Stored dataset items
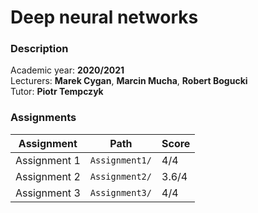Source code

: # Deep neural networks

### Description

Academic year: **2020/2021** \
Lecturers: **Marek Cygan**, **Marcin Mucha**, **Robert Bogucki** \
Tutor: **Piotr Tempczyk**

### Assignments

| Assignment   | Path           | Score |
|--------------|----------------|-------|
| Assignment 1 | `Assignment1/` | 4/4   |
| Assignment 2 | `Assignment2/` | 3.6/4 |
| Assignment 3 | `Assignment3/` | 4/4   |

## [WHAT IS NEEDED]
How many lines of the data above contain the string "Lecturers", with case taken into account? Count them and reply with the number alone.

## [TASK SOLUTION]
1